Background: Parameter estimation in systems biology is typically done by enforcing experimental observations through an objective function as the parameter space of a model is explored by numerical simulations. Past studies have shown that one usually finds a set of "feasible" parameter vectors that fit the available experimental data equally well, and that these alternative vectors can make different predictions under novel experimental conditions. In this study, we characterize the feasible region of a complex model of the budding yeast cell cycle under a large set of discrete experimental constraints in order to test whether the statistical features of relative protein abundance predictions are influenced by the topology of the cell cycle regulatory network.

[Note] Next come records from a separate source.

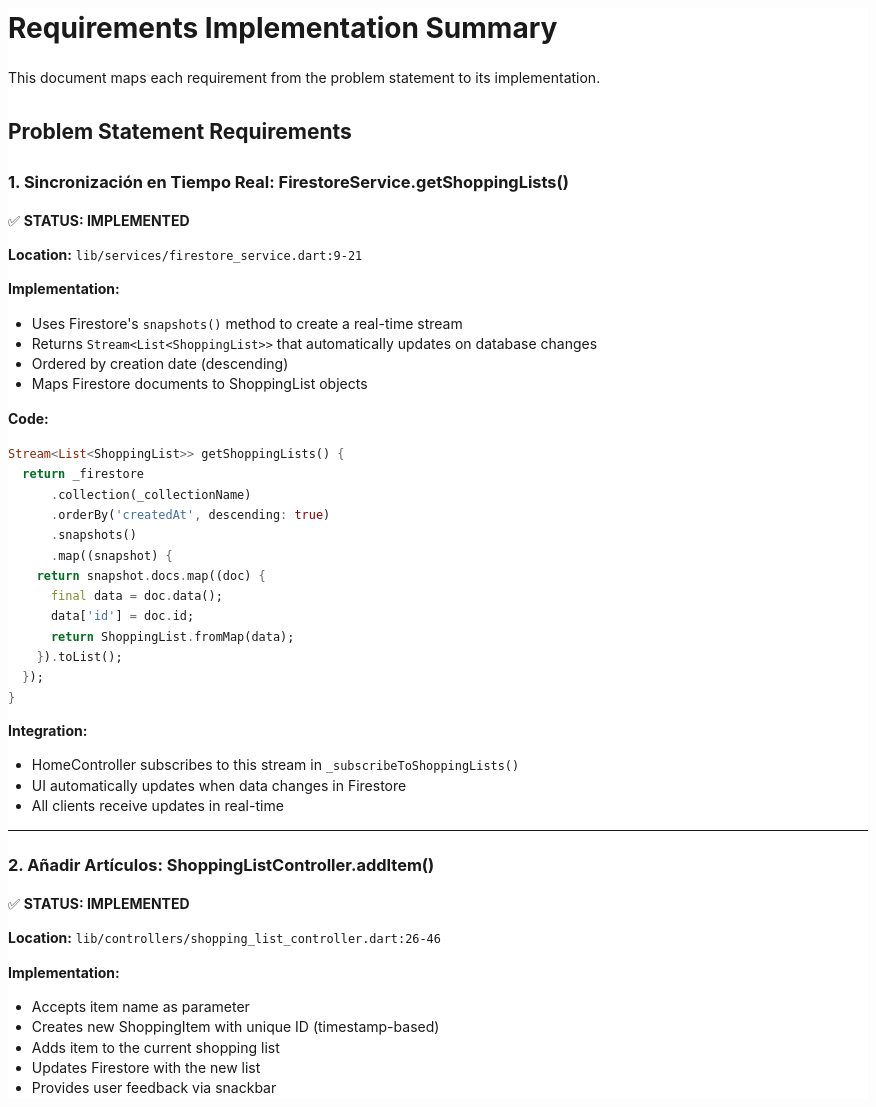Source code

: # Requirements Implementation Summary

This document maps each requirement from the problem statement to its implementation.

## Problem Statement Requirements

### 1. Sincronización en Tiempo Real: FirestoreService.getShoppingLists()

✅ **STATUS: IMPLEMENTED**

**Location:** `lib/services/firestore_service.dart:9-21`

**Implementation:**
- Uses Firestore's `snapshots()` method to create a real-time stream
- Returns `Stream<List<ShoppingList>>` that automatically updates on database changes
- Ordered by creation date (descending)
- Maps Firestore documents to ShoppingList objects

**Code:**
```dart
Stream<List<ShoppingList>> getShoppingLists() {
  return _firestore
      .collection(_collectionName)
      .orderBy('createdAt', descending: true)
      .snapshots()
      .map((snapshot) {
    return snapshot.docs.map((doc) {
      final data = doc.data();
      data['id'] = doc.id;
      return ShoppingList.fromMap(data);
    }).toList();
  });
}
```

**Integration:**
- HomeController subscribes to this stream in `_subscribeToShoppingLists()`
- UI automatically updates when data changes in Firestore
- All clients receive updates in real-time

---

### 2. Añadir Artículos: ShoppingListController.addItem()

✅ **STATUS: IMPLEMENTED**

**Location:** `lib/controllers/shopping_list_controller.dart:26-46`

**Implementation:**
- Accepts item name as parameter
- Creates new ShoppingItem with unique ID (timestamp-based)
- Adds item to the current shopping list
- Updates Firestore with the new list
- Provides user feedback via snackbar

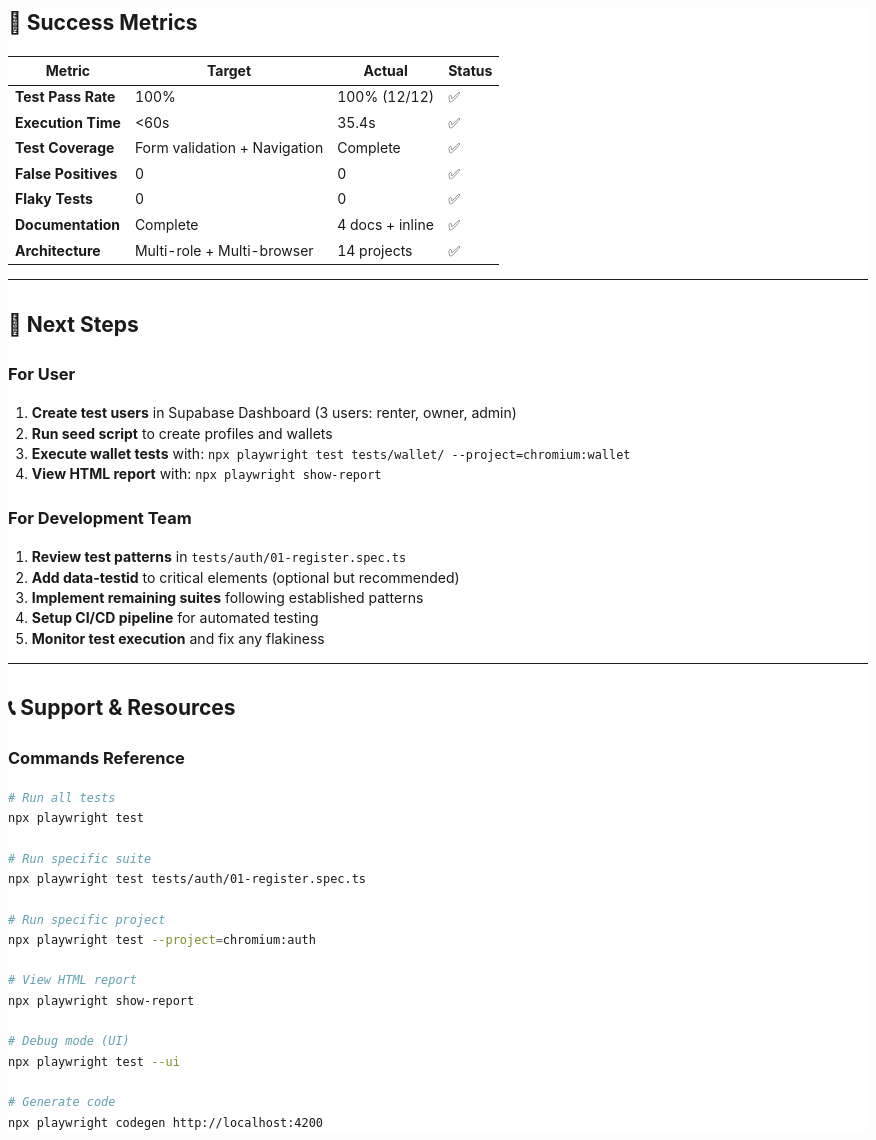 
## 🎯 Success Metrics

| Metric | Target | Actual | Status |
|--------|--------|--------|--------|
| **Test Pass Rate** | 100% | 100% (12/12) | ✅ |
| **Execution Time** | <60s | 35.4s | ✅ |
| **Test Coverage** | Form validation + Navigation | Complete | ✅ |
| **False Positives** | 0 | 0 | ✅ |
| **Flaky Tests** | 0 | 0 | ✅ |
| **Documentation** | Complete | 4 docs + inline | ✅ |
| **Architecture** | Multi-role + Multi-browser | 14 projects | ✅ |

---

## 🚀 Next Steps

### For User

1. **Create test users** in Supabase Dashboard (3 users: renter, owner, admin)
2. **Run seed script** to create profiles and wallets
3. **Execute wallet tests** with: `npx playwright test tests/wallet/ --project=chromium:wallet`
4. **View HTML report** with: `npx playwright show-report`

### For Development Team

1. **Review test patterns** in `tests/auth/01-register.spec.ts`
2. **Add data-testid** to critical elements (optional but recommended)
3. **Implement remaining suites** following established patterns
4. **Setup CI/CD pipeline** for automated testing
5. **Monitor test execution** and fix any flakiness

---

## 📞 Support & Resources

### Commands Reference

```bash
# Run all tests
npx playwright test

# Run specific suite
npx playwright test tests/auth/01-register.spec.ts

# Run specific project
npx playwright test --project=chromium:auth

# View HTML report
npx playwright show-report

# Debug mode (UI)
npx playwright test --ui

# Generate code
npx playwright codegen http://localhost:4200
```
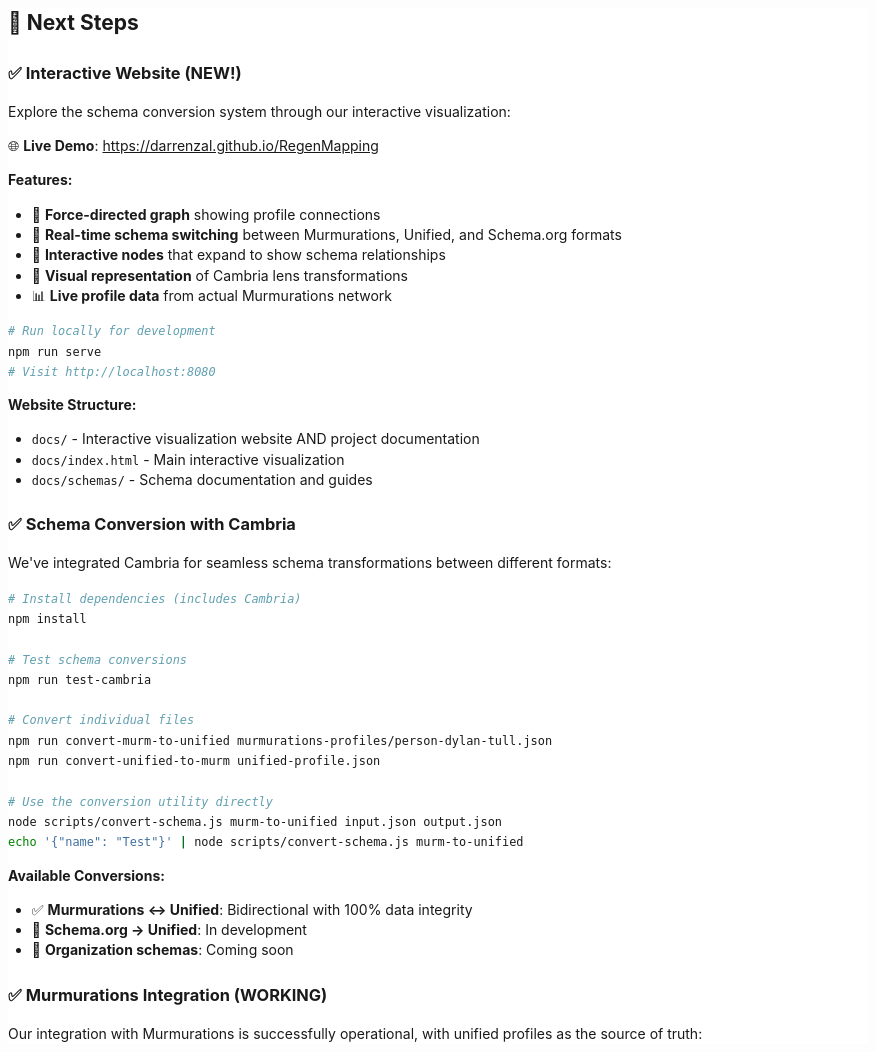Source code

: ## 🚀 Next Steps

### ✅ Interactive Website (NEW!)
Explore the schema conversion system through our interactive visualization:

🌐 **Live Demo**: https://darrenzal.github.io/RegenMapping

**Features:**
- 🎯 **Force-directed graph** showing profile connections
- 🔄 **Real-time schema switching** between Murmurations, Unified, and Schema.org formats
- 📱 **Interactive nodes** that expand to show schema relationships
- 🎨 **Visual representation** of Cambria lens transformations
- 📊 **Live profile data** from actual Murmurations network

```bash
# Run locally for development
npm run serve
# Visit http://localhost:8080
```

**Website Structure:**
- `docs/` - Interactive visualization website AND project documentation
- `docs/index.html` - Main interactive visualization
- `docs/schemas/` - Schema documentation and guides

### ✅ Schema Conversion with Cambria
We've integrated Cambria for seamless schema transformations between different formats:

```bash
# Install dependencies (includes Cambria)
npm install

# Test schema conversions
npm run test-cambria

# Convert individual files
npm run convert-murm-to-unified murmurations-profiles/person-dylan-tull.json
npm run convert-unified-to-murm unified-profile.json

# Use the conversion utility directly
node scripts/convert-schema.js murm-to-unified input.json output.json
echo '{"name": "Test"}' | node scripts/convert-schema.js murm-to-unified
```

**Available Conversions:**
- ✅ **Murmurations ↔ Unified**: Bidirectional with 100% data integrity
- 🔄 **Schema.org → Unified**: In development
- 🔄 **Organization schemas**: Coming soon

### ✅ Murmurations Integration (WORKING)
Our integration with Murmurations is successfully operational, with unified profiles as the source of truth:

Results: Using differential evolution, we generate an ensemble of feasible parameter vectors that reproduce the phenotypes (viable or inviable) of wild-type yeast cells and 110 mutant strains. We use this ensemble to predict the phenotypes of 129 mutant strains for which experimental data is not available. We identify 86 novel mutants that are predicted to be viable and then rank the cell cycle proteins in terms of their contributions to cumulative variability of relative protein abundance predictions. Proteins involved in "regulation of cell size" and "regulation of G1/S transition" contribute most to predictive variability, whereas proteins involved in "positive regulation of transcription involved in exit from mitosis," "mitotic spindle assembly checkpoint" and "negative regulation of cyclin-dependent protein kinase by cyclin degradation" contribute the least. These results suggest that the statistics of these predictions may be generating patterns specific to individual network modules (START, S/G2/M, and EXIT). To test this hypothesis, we develop random forest models for predicting the network modules of cell cycle regulators using relative abundance statistics as model inputs. Predictive performance is assessed by the areas under receiver operating characteristics curves (AUC). Our models generate an AUC range of 0.83-0.87 as opposed to randomized models with AUC values around 0.50.
Conclusions: By using differential evolution and random forest modeling, we show that the model prediction statistics generate distinct network module-specific patterns within the cell cycle network.
Keywords: Budding yeast; Cell cycle; Differential evolution; Ensemble modeling; Machine learning; Parameter optimization; Random forests; Systems biology.